Bolsonaro tinha no seu entorno o ex-sargento
Fabrício Queiroz e o ex-capitão Adriano da Nóbrega. Um está preso. O
outro, foragido, foi queimado no interior da Bahia.
Pela lenda urbana 1.0 a milícia vendia segurança, cobrando
de R$ 15 a R$ 60 por família no bairro que protegia. A milícia
"desvirtuada"cobraria pelo gás ou pelo gatonet (cerca de R$ 50). É a
lenda urbana 2.0. Mesmo deixando-se pra lá que cobram entre R$ 30 e R$ 300 dos
comerciantes, em pouco mais de uma década, elas avançaram nos mercados de
regularização de terrenos e de construções ilegais. Privatizam espaços públicos
achacando camelôs e motoristas que estacionam seus carros.
Outra lenda urbana esteve na ideia segundo a qual as
milícias combatiam o tráfico de drogas. Pode ser que isso já tenha acontecido,
mas hoje elas toleram os traficantes ou se aliam a eles. Não é preciso ser um
gênio para perceber que essa fusão é inevitável.
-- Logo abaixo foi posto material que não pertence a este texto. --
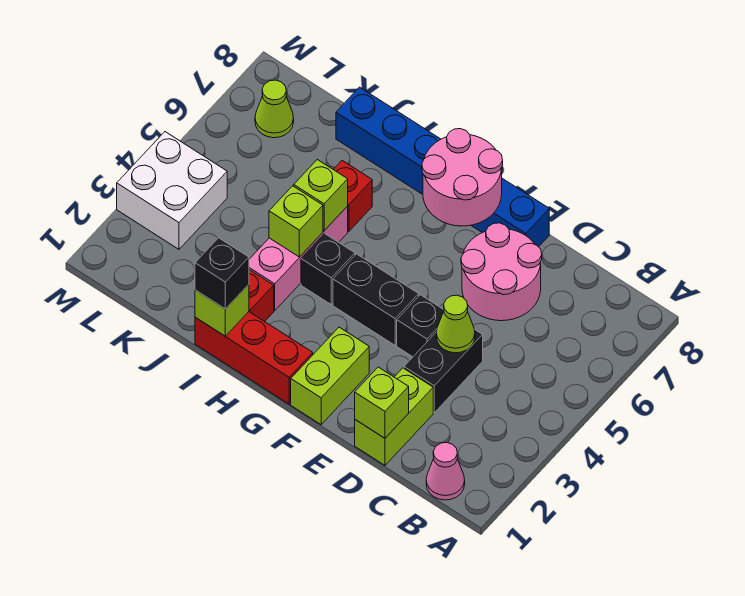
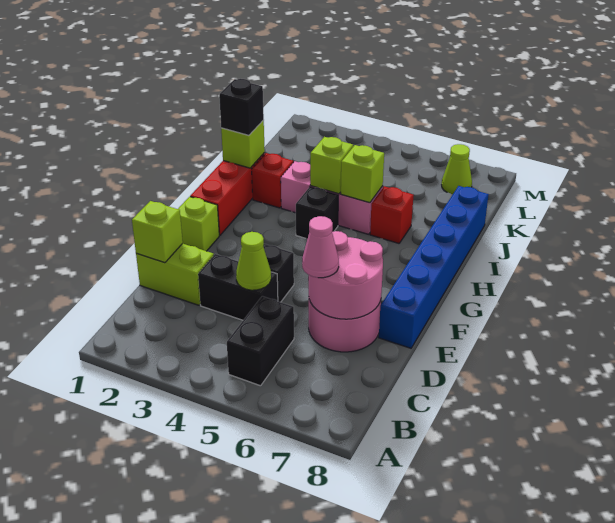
pink 1x1 cone [426,443,465,500] -> pink 1x1 cone moved to [302,216,339,278]
lime 1x2 brick [291,327,369,425] -> lime 1x1 brick [178,197,219,251]
black 1x2 brick [333,254,419,345] -> black 1x2 brick moved to [227,296,294,386]
pink 2x2 round brick [422,129,503,226] -> pink 2x2 round brick moved to [309,231,383,319]
white 2x2 brick [117,132,227,249] -> none

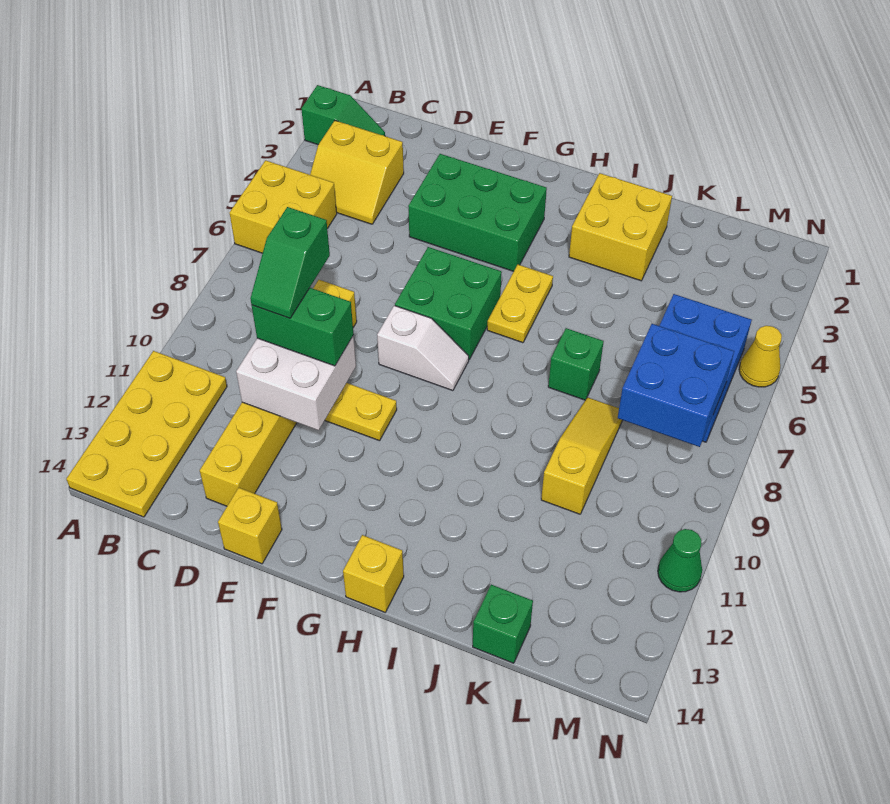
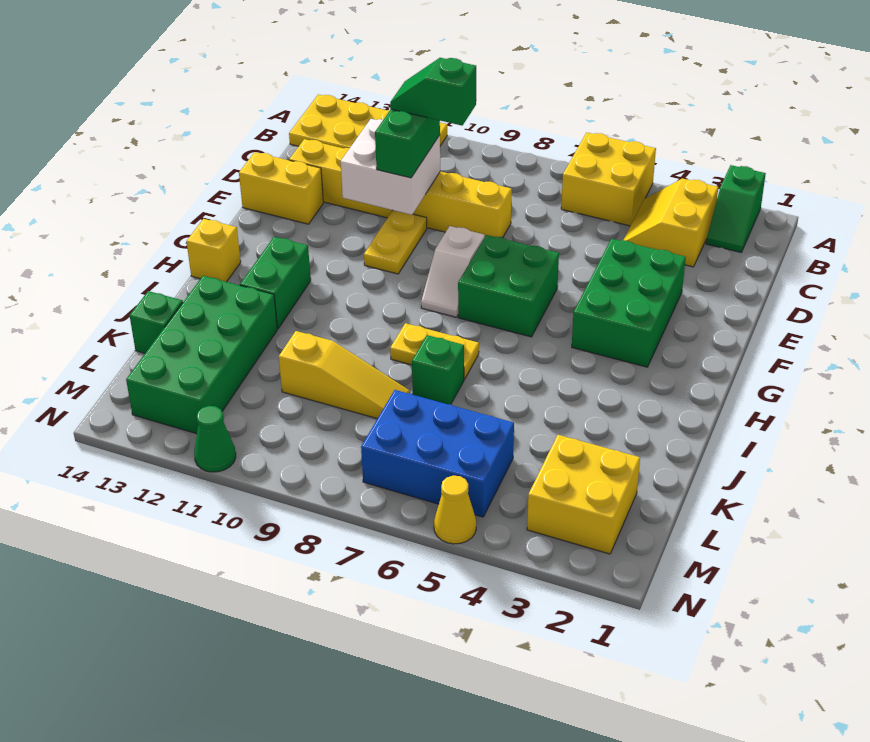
yellow 1x1 brick [218,488,282,564] -> yellow 1x2 brick [239,152,323,224]
yellow 1x2 plate [487,265,553,343] -> yellow 1x2 plate moved to [390,323,479,379]
none -> green 1x2 brick [240,237,311,329]
yellow 2x2 brick [569,173,672,281] -> yellow 2x2 brick moved to [527,435,640,554]
none -> green 2x4 brick [126,276,277,434]
blue 2x2 brick [618,324,734,447] -> none

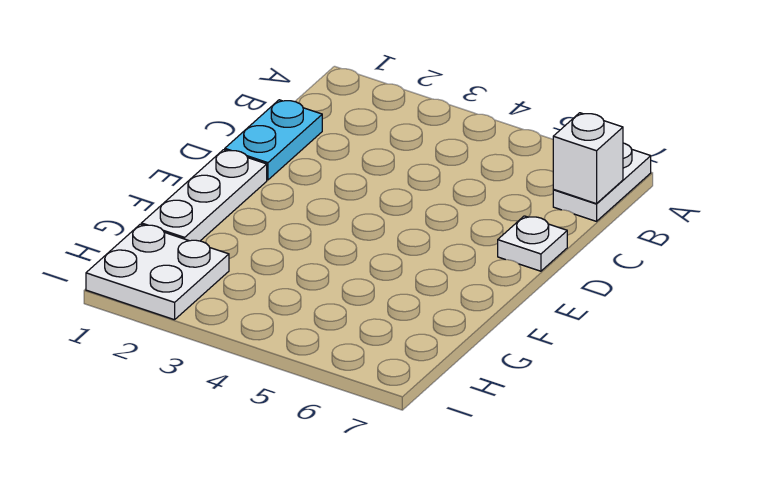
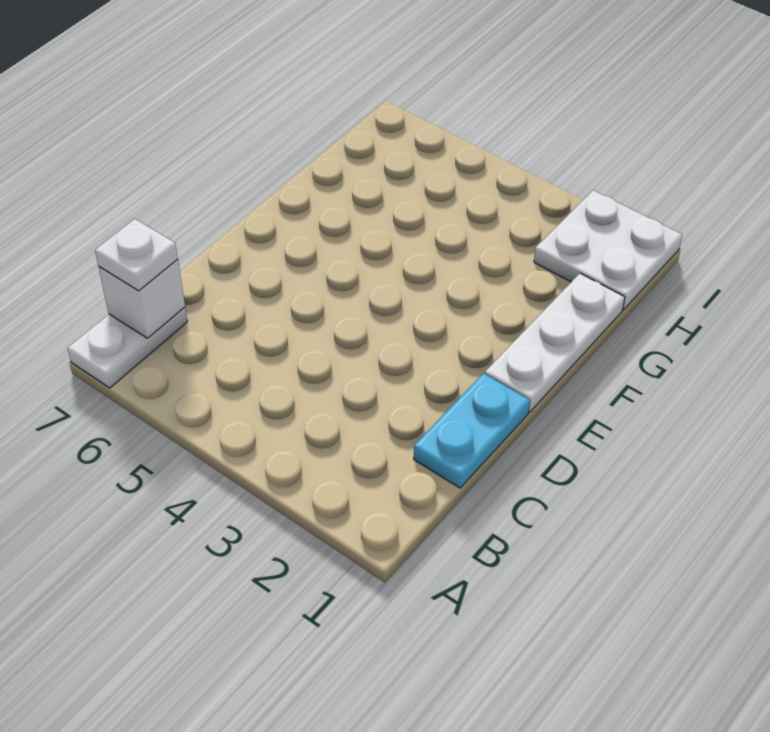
white 1x1 plate [498,216,567,271] -> white 1x1 plate moved to [95,219,178,291]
Quando Bolsonaro defendia os milicianos era apenas um
parlamentar federalmente inexpressivo e municipalmente astuto. Hoje é o
presidente da República. No seu estado ajudou a eleger um juiz que
prometia "mirar
na cabecinha" e foi afastado por mau uso do dinheiro da Viúva. O
prefeito da cidade que persegue o apoio do capitão foi apanhado usando o
dinheiro da Viúva para custear uma milícia que constrangia cidadãos
insatisfeitos com a saúde pública.
Bolsonaro, como Wilson Witzel, elegeu-se com um discurso
político de defesa da lei e da ordem. O
governador do Rio perderá a cadeira e deverá batalhar para ficar solto.
Bolsonaro e os generais da reserva que levou para o Planalto estão reciclando
suas agendas moralistas. Para quem falava em segurança e combate à corrupção, a
pesquisa das milícias e o livro de Bruno Paes Manso estão aí para mostrar que
não adianta olhar para o lado.
A menos que se pretenda colocar mais uma lenda urbana na
ciranda, a dos confrontos nos quais morrem os milicianos que expulsavam os
traficantes. Como o tráfico vai bem, obrigado, o que se fez foi colocar na
praça um novo tipo de bandido, o miliciano. Como as milícias são quase sempre
recrutadas na polícia, com a proteção de governantes, seria melhor olhar para
dentro.
Elio Gaspari
Jornalista, autor de cinco volumes sobre a história do
regime militar, entre eles "A Ditadura Encurralada".